╭──

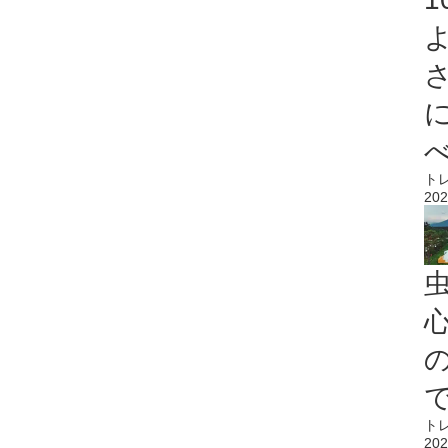
ト
202
心
ト
202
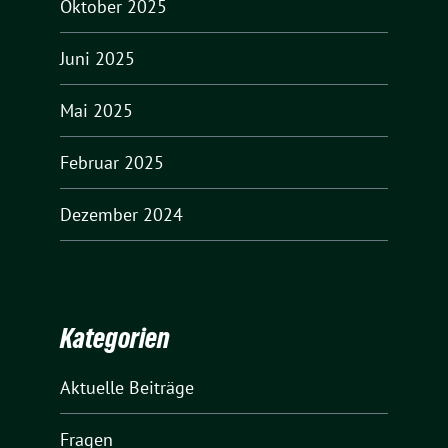
Oktober 2025
Juni 2025
Mai 2025
Februar 2025
Dezember 2024
Kategorien
Aktuelle Beiträge
Fragen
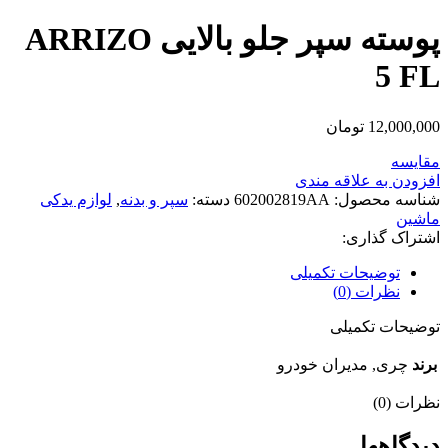
پوسته سپر جلو بالایی ARRIZO
5 FL
12,000,000
تومان
مقایسه
افزودن به علاقه مندی
شناسه محصول:
602002819AA
دسته:
سپر و بدنه
,
لوازم یدکی
ماشین
اشتراک گذاری:
توضیحات تکمیلی
نظرات (0)
توضیحات تکمیلی
برند
چری, مدیران خودرو
نظرات (0)
دیدگاهها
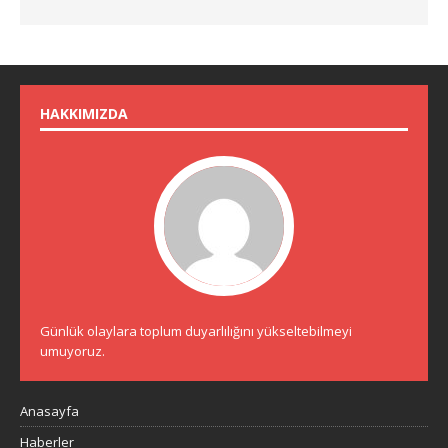
HAKKIMIZDA
Günlük olaylara toplum duyarlılığını yükseltebilmeyi
umuyoruz.
Anasayfa
Haberler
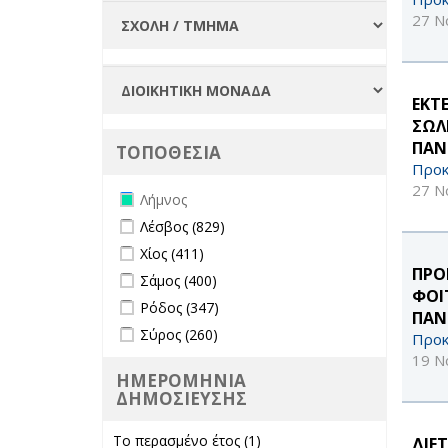
27 Ν
ΕΚΤ
ΣΩΛ
ΠΑΝ
ΤΟΠΟΘΕΣΙΑ
Προκ
27 Ν
Remove Λήμνος filter
Λήμνος
Apply Λέσβος filter
Apply Λέσβος filter
Λέσβος (829)
Apply Χίος filter
Apply Χίος filter
Χίος (411)
ΠΡΟ
Apply Σάμος filter
Apply Σάμος filter
Σάμος (400)
ΦΟΙ
Apply Ρόδος filter
Apply Ρόδος filter
Ρόδος (347)
ΠΑΝ
Apply Σύρος filter
Apply Σύρος filter
Σύρος (260)
Προκ
19 Ν
ΗΜΕΡΟΜΗΝΙΑ
ΔΗΜΟΣΙΕΥΣΗΣ
Το περασμένο έτος (1)
Apply Το
ΔΙΕ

╰──

- _Directions_
Restate the records word for word and drop the images.

- _Written reply_
ト
202
心
ト
202
Oktober 2025
Juni 2025
Mai 2025
Februar 2025
Dezember 2024
Kategorien
Aktuelle Beiträge
Fragen
پوسته سپر جلو بالایی ARRIZO
5 FL
12,000,000
تومان
مقایسه
افزودن به علاقه مندی
شناسه محصول:
602002819AA
دسته:
سپر و بدنه
,
لوازم یدکی
ماشین
اشتراک گذاری:
توضیحات تکمیلی
نظرات (0)
توضیحات تکمیلی
برند
چری, مدیران خودرو
نظرات (0)
دیدگاهها
HAKKIMIZDA
Günlük olaylara toplum duyarlılığını yükseltebilmeyi
umuyoruz.
Anasayfa
Haberler
27 Ν
ΕΚΤ
ΣΩΛ
ΠΑΝ
ΤΟΠΟΘΕΣΙΑ
Προκ
27 Ν
Remove Λήμνος filter
Λήμνος
Apply Λέσβος filter
Apply Λέσβος filter
Λέσβος (829)
Apply Χίος filter
Apply Χίος filter
Χίος (411)
ΠΡΟ
Apply Σάμος filter
Apply Σάμος filter
Σάμος (400)
ΦΟΙ
Apply Ρόδος filter
Apply Ρόδος filter
Ρόδος (347)
ΠΑΝ
Apply Σύρος filter
Apply Σύρος filter
Σύρος (260)
Προκ
19 Ν
ΗΜΕΡΟΜΗΝΙΑ
ΔΗΜΟΣΙΕΥΣΗΣ
Το περασμένο έτος (1)
Apply Το
ΔΙΕ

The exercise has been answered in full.